*** Block opens ***
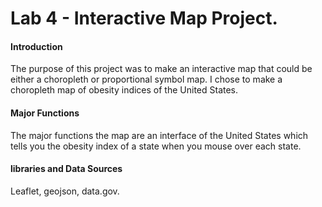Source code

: # Lab 4 - Interactive Map Project.

#### Introduction
The purpose of this project was to make an interactive map that could be either a choropleth or proportional symbol map. I chose to make a choropleth map of obesity indices of the United States. 
#### Major Functions
The major functions the map are an interface of the United States which tells you the obesity index of a state when you mouse over each state.
#### libraries and Data Sources
Leaflet, geojson, data.gov.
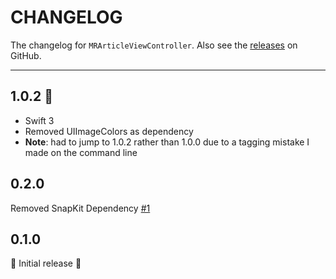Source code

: # CHANGELOG

The changelog for `MRArticleViewController`. Also see the [releases](https://github.com/mrigdon/MRArticleViewController/releases) on GitHub.

--------------------------------------

1.0.2 :tada:
-----

- Swift 3
- Removed UIImageColors as dependency
- **Note**: had to jump to 1.0.2 rather than 1.0.0 due to a tagging mistake I made on the command line

0.2.0
-----

Removed SnapKit Dependency [#1](https://github.com/mrigdon/MRArticleViewController/issues/1)

0.1.0
-----

:tada: Initial release :tada:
*** Block closes ***
- _Your task_:
Copy every line of the listing above verbatim, omitting the pictures.

- _Reply_:
Source code

: # Lab 4 - Interactive Map Project.

#### Introduction
The purpose of this project was to make an interactive map that could be either a choropleth or proportional symbol map. I chose to make a choropleth map of obesity indices of the United States. 
#### Major Functions
The major functions the map are an interface of the United States which tells you the obesity index of a state when you mouse over each state.
#### libraries and Data Sources
Leaflet, geojson, data.gov.
Source code

: # CHANGELOG

The changelog for `MRArticleViewController`. Also see the [releases](https://github.com/mrigdon/MRArticleViewController/releases) on GitHub.

--------------------------------------

1.0.2 :tada:
-----

- Swift 3
- Removed UIImageColors as dependency
- **Note**: had to jump to 1.0.2 rather than 1.0.0 due to a tagging mistake I made on the command line

0.2.0
-----

Removed SnapKit Dependency [#1](https://github.com/mrigdon/MRArticleViewController/issues/1)

0.1.0
-----

:tada: Initial release :tada:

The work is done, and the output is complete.